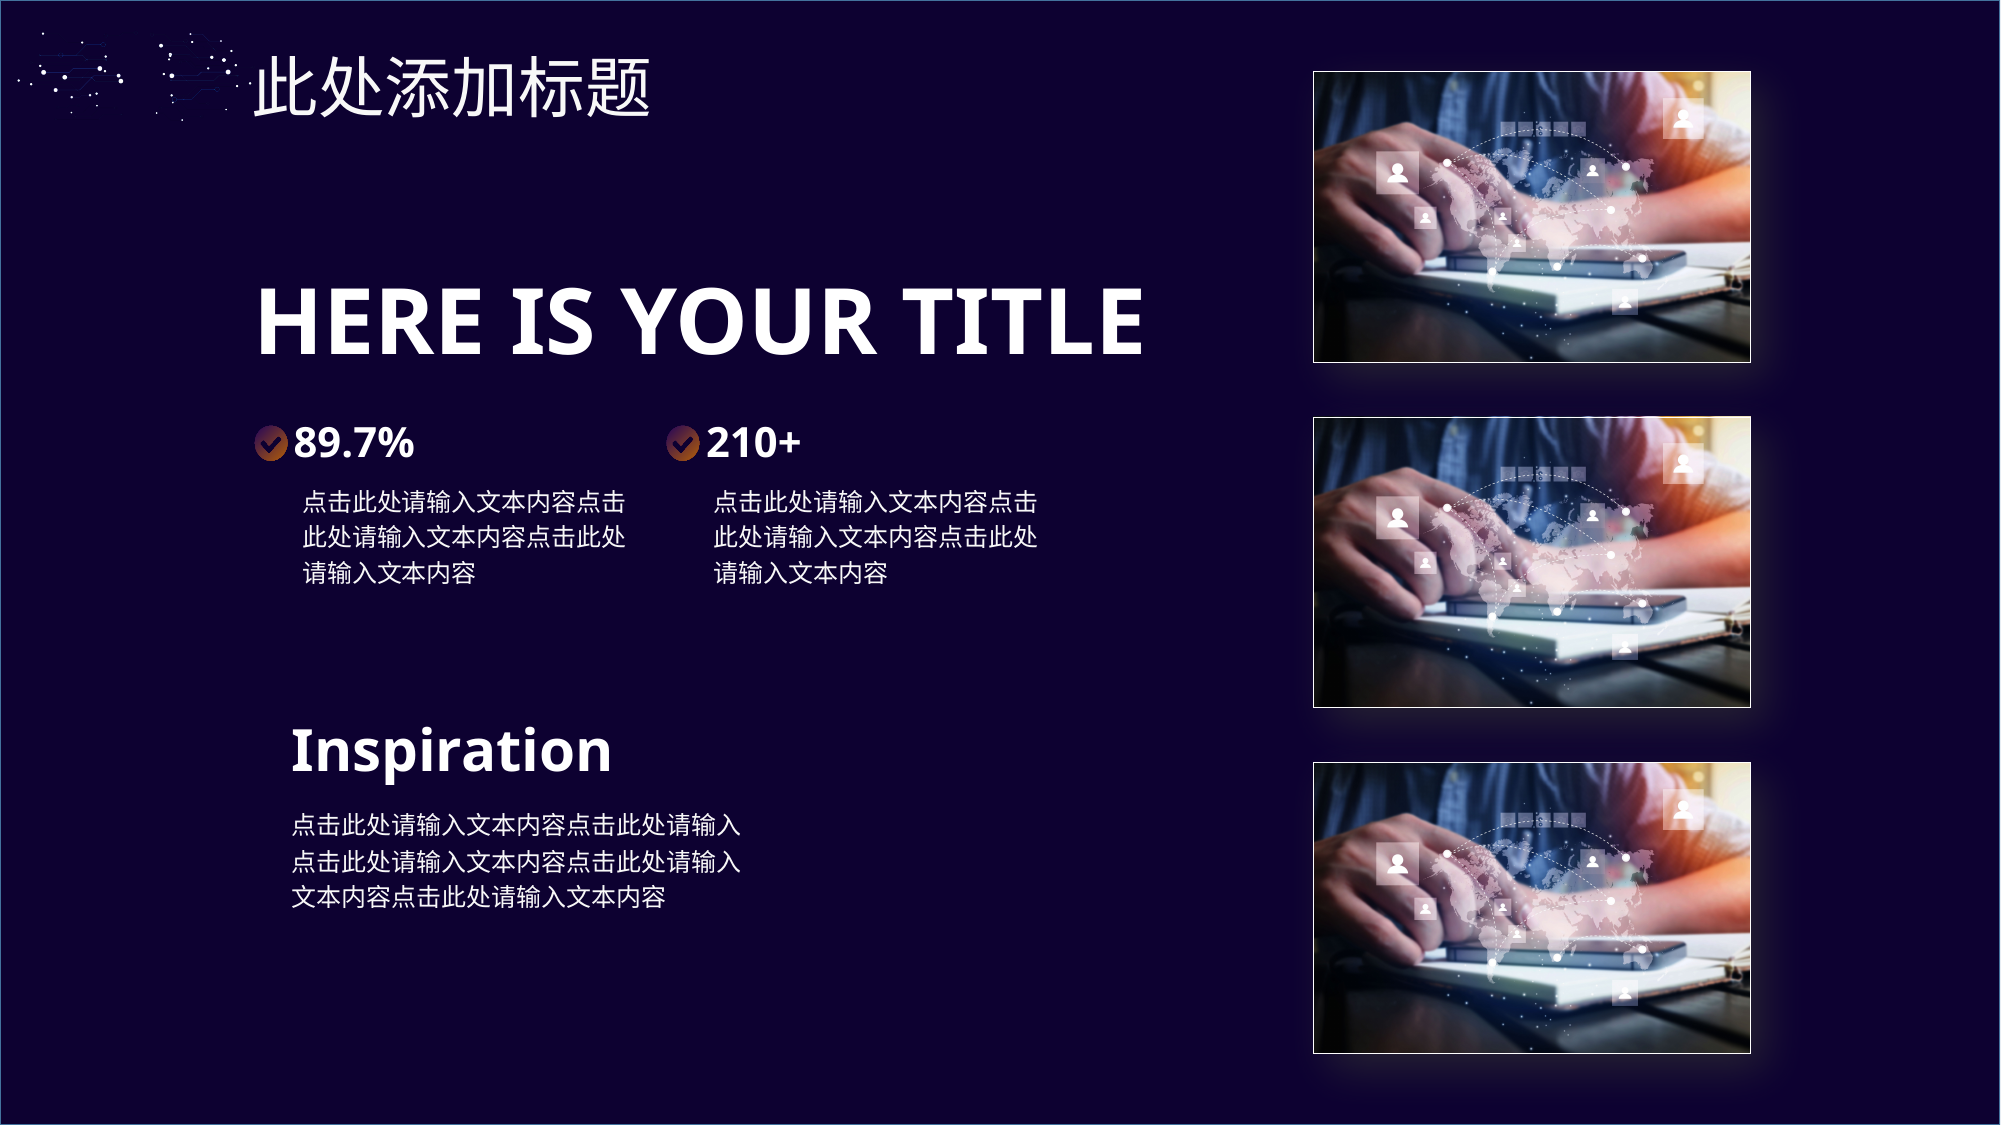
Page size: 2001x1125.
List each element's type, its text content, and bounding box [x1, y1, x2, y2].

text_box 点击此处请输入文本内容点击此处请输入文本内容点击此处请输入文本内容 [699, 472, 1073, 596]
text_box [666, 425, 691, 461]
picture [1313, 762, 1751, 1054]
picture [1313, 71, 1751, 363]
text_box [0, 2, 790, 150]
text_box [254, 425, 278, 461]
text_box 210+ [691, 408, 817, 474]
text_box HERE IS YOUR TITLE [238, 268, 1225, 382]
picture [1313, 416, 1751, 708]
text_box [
########################################
What you need to do:
Copy exactly the line containing "List each element's" and each line after it through the end of the records above.

Output of the task:
List each element's type, its text content, and bounding box [x1, y1, x2, y2].

text_box 点击此处请输入文本内容点击此处请输入文本内容点击此处请输入文本内容 [699, 472, 1073, 596]
text_box [666, 425, 691, 461]
picture [1313, 762, 1751, 1054]
picture [1313, 71, 1751, 363]
text_box [0, 2, 790, 150]
text_box [254, 425, 278, 461]
text_box 210+ [691, 408, 817, 474]
text_box HERE IS YOUR TITLE [238, 268, 1225, 382]
picture [1313, 416, 1751, 708]
text_box [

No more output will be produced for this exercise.